Can you print the data exactly and leave out each image?

Stored items
···
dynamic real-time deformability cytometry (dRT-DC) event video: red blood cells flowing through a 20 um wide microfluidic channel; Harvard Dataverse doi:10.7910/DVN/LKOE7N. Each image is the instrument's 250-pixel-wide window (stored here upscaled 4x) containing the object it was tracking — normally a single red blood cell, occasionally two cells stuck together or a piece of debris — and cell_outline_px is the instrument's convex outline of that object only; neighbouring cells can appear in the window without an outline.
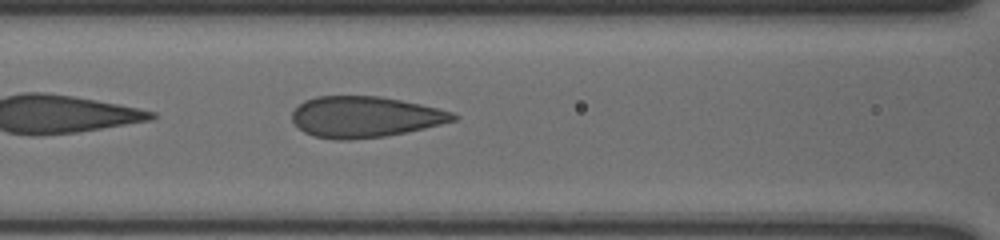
{"species": "human", "species_latin": "Homo sapiens", "temperature_condition": "cold", "stored_images_in_passage": 32, "camera_frame_rate_fps": 3000, "um_per_image_px": 0.085, "donor": {"sex": "male"}, "frame": {"image": 1, "passage_image": 6, "time_ms": 1.667, "image_size_px": [1000, 240], "cell_outline_px": [[460, 116], [456, 120], [424, 128], [384, 136], [352, 140], [336, 140], [316, 136], [304, 132], [292, 120], [292, 112], [304, 100], [316, 96], [380, 96], [420, 104], [452, 112]], "centroid_in_image_um": [31.01, 9.93], "position_along_channel_um": 135.6, "area_um2": 38.26}}
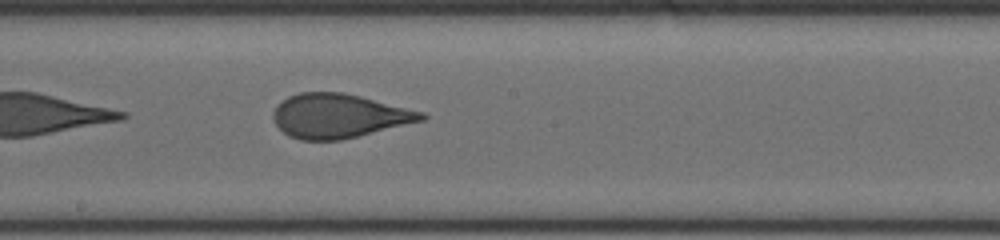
{"frame": {"image": 2, "passage_image": 13, "time_ms": 4.0, "image_size_px": [1000, 240], "cell_outline_px": [[428, 116], [424, 120], [340, 140], [300, 140], [288, 136], [276, 124], [272, 116], [272, 112], [288, 96], [300, 92], [344, 92], [424, 112]], "centroid_in_image_um": [28.79, 9.85], "position_along_channel_um": 219.4, "area_um2": 37.8}}
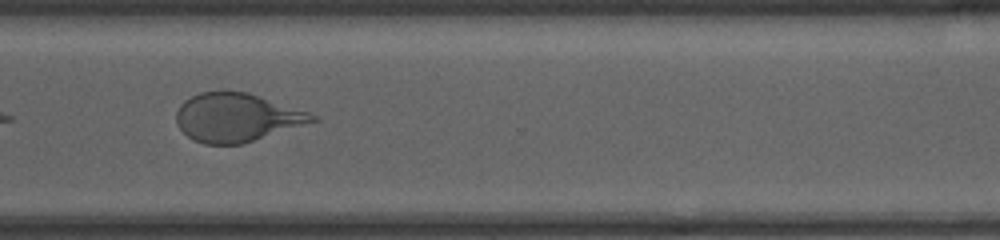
{"frame": {"image": 3, "passage_image": 24, "time_ms": 7.667, "image_size_px": [1000, 240], "cell_outline_px": [[320, 120], [240, 144], [204, 144], [192, 140], [176, 124], [176, 112], [180, 104], [184, 100], [200, 92], [248, 92], [308, 112], [316, 116]], "centroid_in_image_um": [20.09, 9.99], "position_along_channel_um": 350.5, "area_um2": 38.03}}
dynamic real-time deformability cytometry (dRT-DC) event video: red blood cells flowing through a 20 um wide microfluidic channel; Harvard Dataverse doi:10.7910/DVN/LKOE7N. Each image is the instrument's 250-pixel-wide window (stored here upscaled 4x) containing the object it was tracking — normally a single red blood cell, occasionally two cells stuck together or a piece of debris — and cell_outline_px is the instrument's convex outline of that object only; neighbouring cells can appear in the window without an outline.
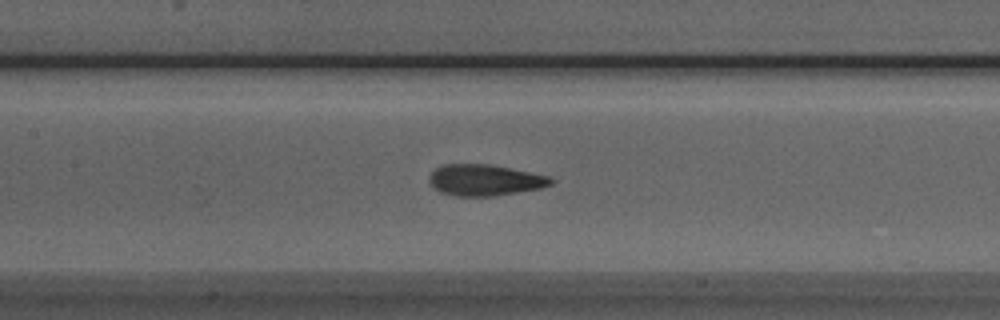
···
**Finished exercise:**
dynamic real-time deformability cytometry (dRT-DC) event video: red blood cells flowing through a 20 um wide microfluidic channel; Harvard Dataverse doi:10.7910/DVN/LKOE7N. Each image is the instrument's 250-pixel-wide window (stored here upscaled 4x) containing the object it was tracking — normally a single red blood cell, occasionally two cells stuck together or a piece of debris — and cell_outline_px is the instrument's convex outline of that object only; neighbouring cells can appear in the window without an outline.
{"species": "human", "species_latin": "Homo sapiens", "temperature_condition": "cold", "stored_images_in_passage": 32, "camera_frame_rate_fps": 3000, "um_per_image_px": 0.085, "donor": {"sex": "male"}, "frame": {"image": 1, "passage_image": 6, "time_ms": 1.667, "image_size_px": [1000, 240], "cell_outline_px": [[460, 116], [456, 120], [424, 128], [384, 136], [352, 140], [336, 140], [316, 136], [304, 132], [292, 120], [292, 112], [304, 100], [316, 96], [380, 96], [420, 104], [452, 112]], "centroid_in_image_um": [31.01, 9.93], "position_along_channel_um": 135.6, "area_um2": 38.26}}
{"frame": {"image": 2, "passage_image": 13, "time_ms": 4.0, "image_size_px": [1000, 240], "cell_outline_px": [[428, 116], [424, 120], [340, 140], [300, 140], [288, 136], [276, 124], [272, 116], [272, 112], [288, 96], [300, 92], [344, 92], [424, 112]], "centroid_in_image_um": [28.79, 9.85], "position_along_channel_um": 219.4, "area_um2": 37.8}}
{"frame": {"image": 3, "passage_image": 24, "time_ms": 7.667, "image_size_px": [1000, 240], "cell_outline_px": [[320, 120], [240, 144], [204, 144], [192, 140], [176, 124], [176, 112], [180, 104], [184, 100], [200, 92], [248, 92], [308, 112], [316, 116]], "centroid_in_image_um": [20.09, 9.99], "position_along_channel_um": 350.5, "area_um2": 38.03}}
dynamic real-time deformability cytometry (dRT-DC) event video: red blood cells flowing through a 20 um wide microfluidic channel; Harvard Dataverse doi:10.7910/DVN/LKOE7N. Each image is the instrument's 250-pixel-wide window (stored here upscaled 4x) containing the object it was tracking — normally a single red blood cell, occasionally two cells stuck together or a piece of debris — and cell_outline_px is the instrument's convex outline of that object only; neighbouring cells can appear in the window without an outline.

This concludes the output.